3 Steps to Improving Cash Flow Problems

February 7, 2018

A smooth cash flow is crucial to any business’s finances, but if you have too much cash going out and not enough coming in, it can be hard to fix. What’s the problem? Not enough revenue? Your operating costs are too high? Those are the obvious first places to look, but if your business seems like it should be healthy and cash flow is still an issue, the problem may lie elsewhere. Here are a few things you can do to improve your cash flow, without doubling sales or working with the lights out.

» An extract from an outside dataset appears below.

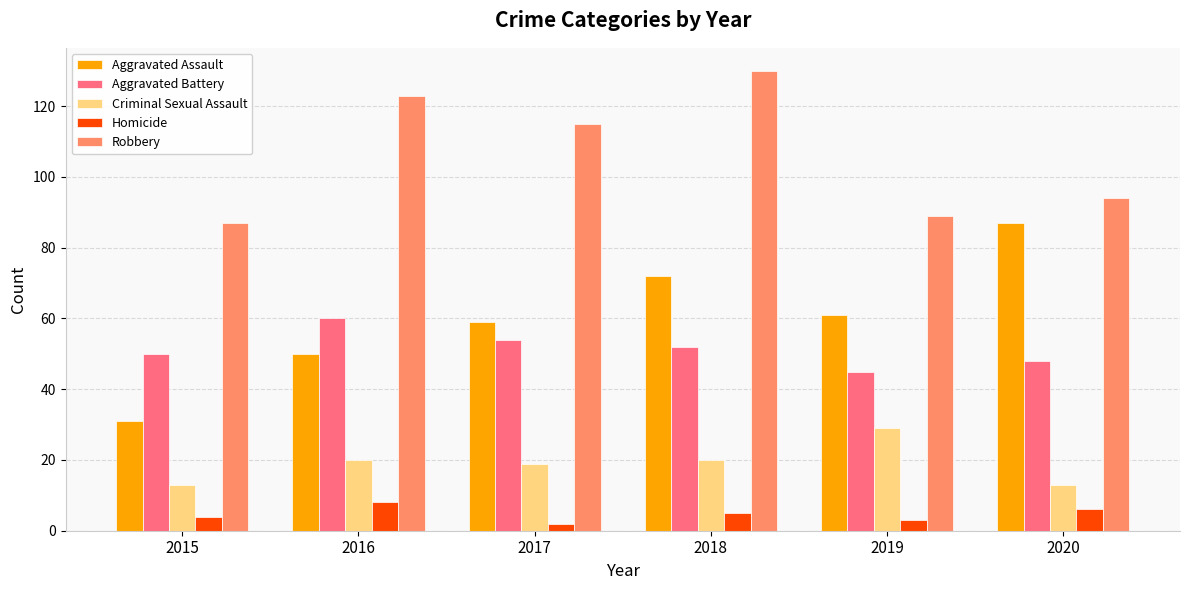

How many data points does each series have?

6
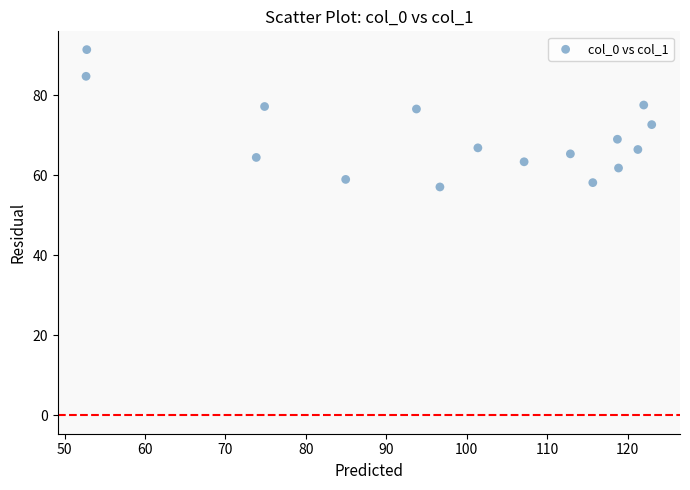

What Y value in the scatter plot is closest to 74?

72.7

Assess your situation. The first thing you need to do is see where you actually stand right now. If you don’t have a good handle on your finances that may be the root of the problem – there may be hidden costs somewhere, or you may not actually be taking in as much money as you think you are.

Start with a thorough forecast. If you know ahead of time where your income and costs are coming from and when they’re going to be at your doorstep, it’s a lot easier to make decisions. For example: if your sales have grown recently you might hire or expand your operation to meet the need. But that’s a lot of money upfront – do you know when it’s coming back in? If not, you could be hung out to dry if an unexpected cost comes due.

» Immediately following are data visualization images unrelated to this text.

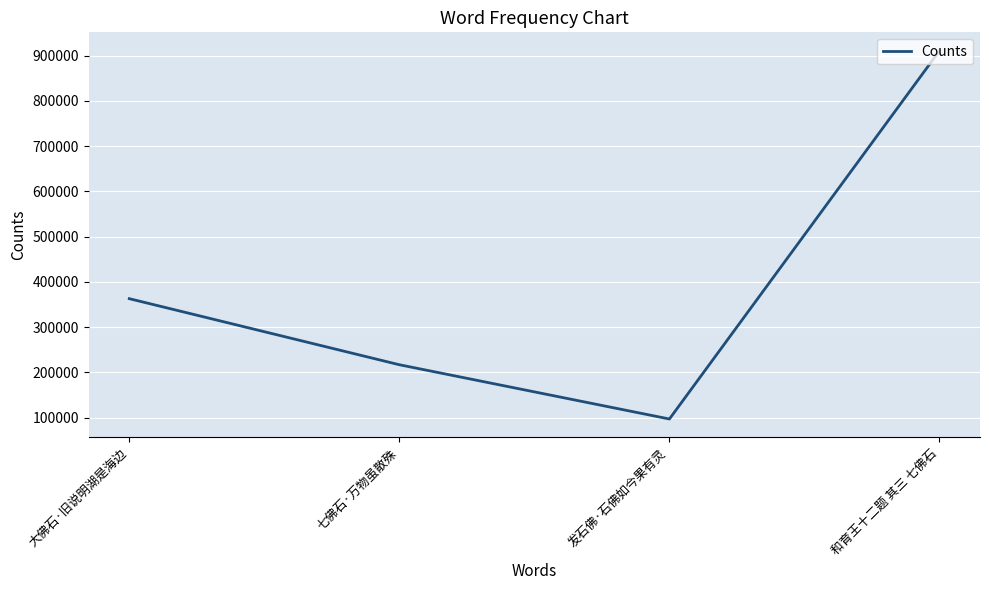

At which category does the chart reach its peak across all series?

和育王十二题 其三 七佛石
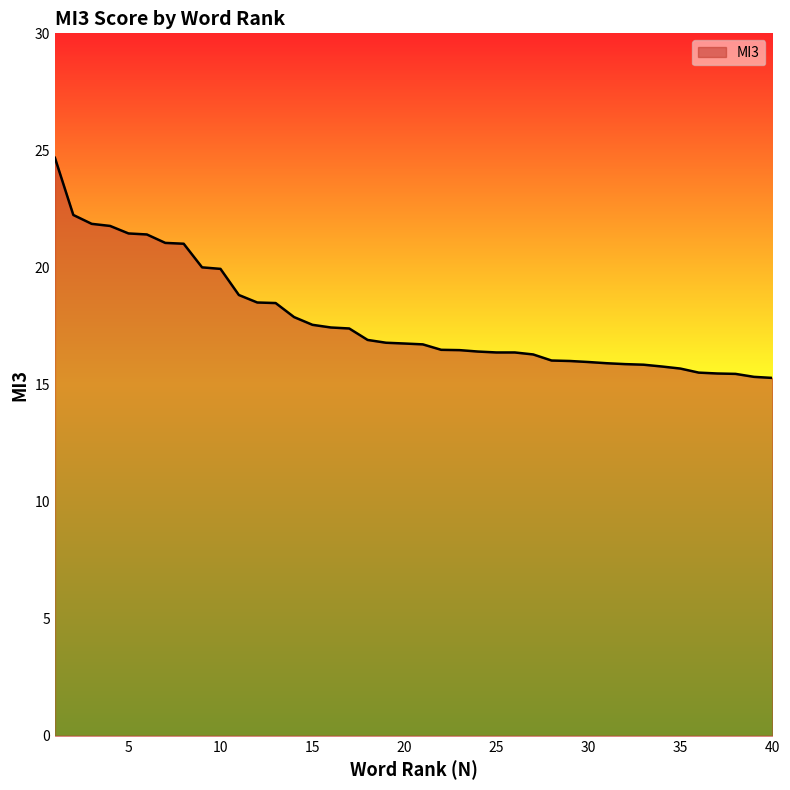

What is the maximum value shown in the chart?

24.7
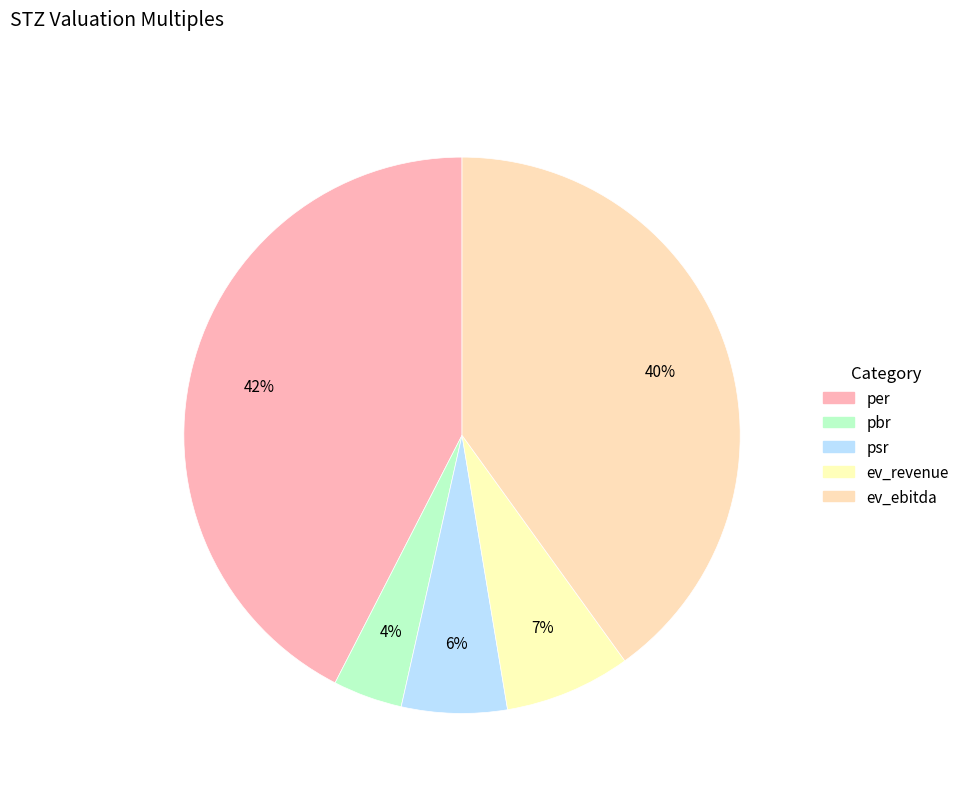

Which slice is the smallest?

pbr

As part of this process you should examine the balance between customer terms and supplier terms. If you’re waiting a lot longer to get paid than you’re waiting to pay, you’ll start falling behind. You may need to figure out ways to bring in more of your revenue upfront, or look to find suppliers that are more in tune with your cash flow needs. If your business is small enough that the financial department is small – or it’s just you – there is also cost-effective help available. You can find an outsourced accountant or bookkeeping service to help analyze your situation, and get moving in the right direction.


Establish actionable tactics. Changing how you handle your finances as a whole could go a long way towards healing the wounds of poor cash flow. First of all, if you’re trying to manage the whole thing all at once, stop. Divide your suppliers, customers, and inventory and look at each on its own.

Are your regular suppliers being paid in the most cost-effective fashion? Are there discounts you could get for being a good customer? Are your sales steady, or is a lot of your money tied up in products or services that don’t sell well, or only sell at certain times? And are your best customers really the ones who pay you the most – or are they costing you more than they’re really worth? Make this the permanent format of your analysis; don’t just do it when times are tough. And is your collections system running efficiently and intelligently? If not, fixing it is the best way to start getting your money faster. Examine how soon you’re getting paid, whether you’re in contact with customers enough, and whether disputes are identified and handled in a timely fashion. This isn’t just a long-term issue, but a short-term one as well. If you need money now, it’s not prudent to allow customers to wait until 90 days after the fact – start contact after 60, or even 30 days. And it’s not just on your receivables department, either. Paying your bills promptly can open up new discounts and establish your business as a good partner, whether you’re collecting or paying.


Prioritize the solution. Most importantly, you can’t let the problem fester. If cash flow is an issue for your business, take these steps today, not tomorrow. And make sure it’s clear to your whole staff that it’s a priority, not just the financial department’s. If it’s a business-wide policy to make finances more efficient, rather than just a priority for your collections department, even your sales team will get on board. And when employees have a goal to meet, they’re far more likely to pursue it.